5. Umami is the new kid on the block when it comes to tastes. It stimulates our entire palate not just one location like the other tastes sensations. Umami is Japanese for delicious. This 5th sense doesn’t have one single English translation or description instead, it has several: savory, rich, beefy, and full. Foods high in glutamates are the best for an umami flavor result. Cheeses, meats, rich broths, soy sauce, fatty fish, wine, and mushrooms are all wonderful examples. Try a Parmesan cheese baked cup with sautéed mushrooms. Flatten ½ cup of cheese on a baking sheet and bake at 350 until light golden brown, remove and stuff in a muffin tin to shape. Sauté your favorite mushrooms in butter and oil, add white wine and reduce. Fill the cheesy cups with the mushrooms and season.
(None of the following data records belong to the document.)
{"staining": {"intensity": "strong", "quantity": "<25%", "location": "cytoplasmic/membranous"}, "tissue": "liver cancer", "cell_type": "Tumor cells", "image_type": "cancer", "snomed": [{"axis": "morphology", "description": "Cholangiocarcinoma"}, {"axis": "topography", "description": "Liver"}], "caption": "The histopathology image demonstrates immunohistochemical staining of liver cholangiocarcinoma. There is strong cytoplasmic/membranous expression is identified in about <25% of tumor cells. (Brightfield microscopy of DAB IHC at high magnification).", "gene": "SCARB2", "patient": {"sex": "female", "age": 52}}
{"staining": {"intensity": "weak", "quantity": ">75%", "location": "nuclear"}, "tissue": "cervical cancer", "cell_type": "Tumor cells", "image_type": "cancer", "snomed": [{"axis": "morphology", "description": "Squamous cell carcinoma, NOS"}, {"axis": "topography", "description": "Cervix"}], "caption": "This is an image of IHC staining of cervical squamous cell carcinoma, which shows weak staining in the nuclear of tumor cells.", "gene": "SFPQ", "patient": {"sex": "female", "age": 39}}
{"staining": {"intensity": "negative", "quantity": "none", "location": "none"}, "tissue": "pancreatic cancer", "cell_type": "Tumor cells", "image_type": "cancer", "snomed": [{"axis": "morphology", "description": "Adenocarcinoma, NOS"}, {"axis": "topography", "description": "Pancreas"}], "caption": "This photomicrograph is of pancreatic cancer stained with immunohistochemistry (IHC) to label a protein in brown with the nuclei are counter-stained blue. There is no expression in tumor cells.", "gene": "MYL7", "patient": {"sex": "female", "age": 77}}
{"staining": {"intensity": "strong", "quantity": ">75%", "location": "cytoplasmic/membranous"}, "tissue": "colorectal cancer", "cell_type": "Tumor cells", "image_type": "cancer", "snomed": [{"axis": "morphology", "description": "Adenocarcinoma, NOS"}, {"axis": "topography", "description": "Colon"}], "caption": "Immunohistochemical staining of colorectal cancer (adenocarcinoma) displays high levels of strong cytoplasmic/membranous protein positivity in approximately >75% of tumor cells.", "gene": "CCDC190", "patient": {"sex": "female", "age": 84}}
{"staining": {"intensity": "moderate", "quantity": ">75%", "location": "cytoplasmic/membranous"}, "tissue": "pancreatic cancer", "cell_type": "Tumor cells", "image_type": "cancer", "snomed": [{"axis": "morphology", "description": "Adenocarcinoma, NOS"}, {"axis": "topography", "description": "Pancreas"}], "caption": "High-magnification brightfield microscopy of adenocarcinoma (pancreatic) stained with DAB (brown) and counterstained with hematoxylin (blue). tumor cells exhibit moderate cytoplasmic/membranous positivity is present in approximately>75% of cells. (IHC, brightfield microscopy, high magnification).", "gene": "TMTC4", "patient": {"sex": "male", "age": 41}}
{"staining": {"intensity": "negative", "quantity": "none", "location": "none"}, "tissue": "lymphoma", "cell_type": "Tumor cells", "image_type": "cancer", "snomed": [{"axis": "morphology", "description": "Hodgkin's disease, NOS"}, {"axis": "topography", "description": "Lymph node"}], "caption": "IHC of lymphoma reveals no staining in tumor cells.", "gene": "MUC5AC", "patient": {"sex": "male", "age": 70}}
Going back many centuries, cultures have developed complex philosophies about the taste of food. In 1000 B.C. the Chinese developed a 5 taste scheme not just based on the flavor but the healthfulness to organs in the human body. India also developed a similar system around the same time using 6 taste profiles. Aristotle arranged 7 tastes into a linear model each giving way to the next in line. This was done so that each food's unique flavors would stand out. Food-tasting tours have become as popular as wine-tasting tours. Most of the tours use the philosophies of these famous cultures, teaching people to appreciate the depth of flavor in various foods. Whether it’s 4,5,6 or 7 tastes, if the dish is well-balanced, looks good and smells great, I’m lovin’ it. Happy tasting.